The Tribune has a piece on the American Community Survey's discouraging new numbers about poverty and middle-class incomes in the area:

The trend of increasing financial woes, dating back to the recession that began in late 2007, also includes a shrinking paycheck for those who are employed as people who were laid off from white-collar jobs take lower-paying work where they can get it. Last year the median household income in Chicago was $43,628 — $4,000 less than in 2009 and part of a steady decline over the past three years, the census figures show.

[snip]

The number of workers in 2011 who earned $25,000 to $35,000 grew by nearly 9,300 compared with 2010, according to survey estimates. Meanwhile, the number of people with annual salaries of $75,000 to $100,000 dropped by almost 4,000 during the same period.

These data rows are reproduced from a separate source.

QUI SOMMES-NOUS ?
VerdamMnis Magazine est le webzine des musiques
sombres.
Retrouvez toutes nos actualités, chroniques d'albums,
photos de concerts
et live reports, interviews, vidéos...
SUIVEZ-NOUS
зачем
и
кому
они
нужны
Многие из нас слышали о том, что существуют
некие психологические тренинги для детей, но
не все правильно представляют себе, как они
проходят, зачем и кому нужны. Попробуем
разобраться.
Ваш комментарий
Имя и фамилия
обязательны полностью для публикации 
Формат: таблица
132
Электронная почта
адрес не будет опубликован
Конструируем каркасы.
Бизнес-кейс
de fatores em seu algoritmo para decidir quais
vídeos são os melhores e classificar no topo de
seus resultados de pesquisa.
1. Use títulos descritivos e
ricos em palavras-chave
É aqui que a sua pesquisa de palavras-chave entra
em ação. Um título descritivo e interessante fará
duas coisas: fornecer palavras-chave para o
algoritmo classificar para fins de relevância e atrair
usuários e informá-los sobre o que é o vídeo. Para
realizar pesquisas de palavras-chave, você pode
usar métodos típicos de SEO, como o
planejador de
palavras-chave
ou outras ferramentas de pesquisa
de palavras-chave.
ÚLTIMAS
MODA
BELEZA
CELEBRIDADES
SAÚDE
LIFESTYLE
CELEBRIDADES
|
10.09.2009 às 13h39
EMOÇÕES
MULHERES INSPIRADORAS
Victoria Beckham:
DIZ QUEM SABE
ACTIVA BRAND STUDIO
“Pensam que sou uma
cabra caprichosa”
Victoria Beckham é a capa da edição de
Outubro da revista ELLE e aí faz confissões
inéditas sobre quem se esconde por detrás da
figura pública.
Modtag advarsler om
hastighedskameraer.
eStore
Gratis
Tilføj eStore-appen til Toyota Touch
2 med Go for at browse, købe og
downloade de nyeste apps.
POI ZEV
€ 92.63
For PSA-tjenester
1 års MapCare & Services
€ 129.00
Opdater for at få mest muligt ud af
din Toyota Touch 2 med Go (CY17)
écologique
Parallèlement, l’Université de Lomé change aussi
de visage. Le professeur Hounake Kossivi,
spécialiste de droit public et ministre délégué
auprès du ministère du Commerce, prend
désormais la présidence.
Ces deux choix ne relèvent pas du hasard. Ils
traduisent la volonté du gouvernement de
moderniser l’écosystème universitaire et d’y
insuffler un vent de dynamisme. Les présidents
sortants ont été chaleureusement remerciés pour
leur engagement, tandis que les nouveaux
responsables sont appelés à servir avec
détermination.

This is consistent with stuff I've written about before: the "low-wage recovery," which is a feature of the specific sort of economic collapse the country went/is going through. But measures of poverty can be complicated, depending on what you factor in—U. of C. prof Bruce Meyer has focused much of his research on expanding the measures to include government supports like EITC and noncash benefits changes the conventional wisdom of increasing poverty. Or at least focuses on a different definition, economic well-being in comparison to income.

consumption poverty measures graph

Translated:

Figure 6 presents relative poverty trends for several income and consumption measures. In general, the level of consumption relative poverty is much lower than that of income relative poverty due to the lower dispersion of consumption. Unlike absolute poverty, which falls noticeably during the 1960s, relative poverty remains flat for both income and consumption based measures. Relative poverty also changes very little in the 1970s. Since then the trends are not pronounced: money income poverty has moved upward slightly, while after-tax income poverty has trended downward slightly. Consumption relative poverty has also trended downward slightly since the mid-1980s, though the measure including health insurance has been rising slowly since 2000.

The point isn't, experts agree, everything is fine, it's that "considerable progress has been made at reducing severe deprivation." Which is great, but it doesn't obviate the problem of income-relative poverty.

Anyway, while I was refreshing my memory on research into the different measures of poverty, I came across a remarkable poll from Gallup,conducted late last year, which asked a couple questions about income inequality and compared the answers over time.

No surprise there—middle-class jobs are giving way to low-wage jobs, unemployment is high. But this surprised me, a bit at least:

Much has been made about Mitt Romney's recently uncovered comment that "47 percent of the people who will vote for the president no matter what… who are dependent upon government… who believe that they are entitled to health care, to food, to housing, to you name it," and that this will hurt him a lot. My reaction is that it won't, gleaned perhaps from growing up on the outskirts of a historically poor, historically conservative, and historically government-dependent region. Being dependent on government is not the same as feeling entitled to it; in a culture that places an emphasis on self-reliance, it causes considerable tensions:

Because the government programs were the most visible, well-functioning industry in town, many locals set on them with a special brand of ire. They were helping a lot of people—more than anyone wanted to acknowledge—but they also seemed like an attack on a way of life. Sue felt the same way. “I think we’ve been helped so much,” she says, “we’re getting helped to death.” Government benefits, from welfare to Social Security to the Earned Income Tax Credit, account for 53 percent of all the [Owsley County's] income.

The most recent polling after Mother Jones obtained Romney's comments seems to bear that out. 59 percent said that Romney "unfairly dismissed almost half of Americans," but only 43 percent viewed him less favorably, and 41 percent "felt the former Massachusetts governor was making an important point about the U.S. government." The War on Poverty and the many skirmishes thereafter reduced deprevation, but as incomes decline the number of people dealing with these tensions continues to increase.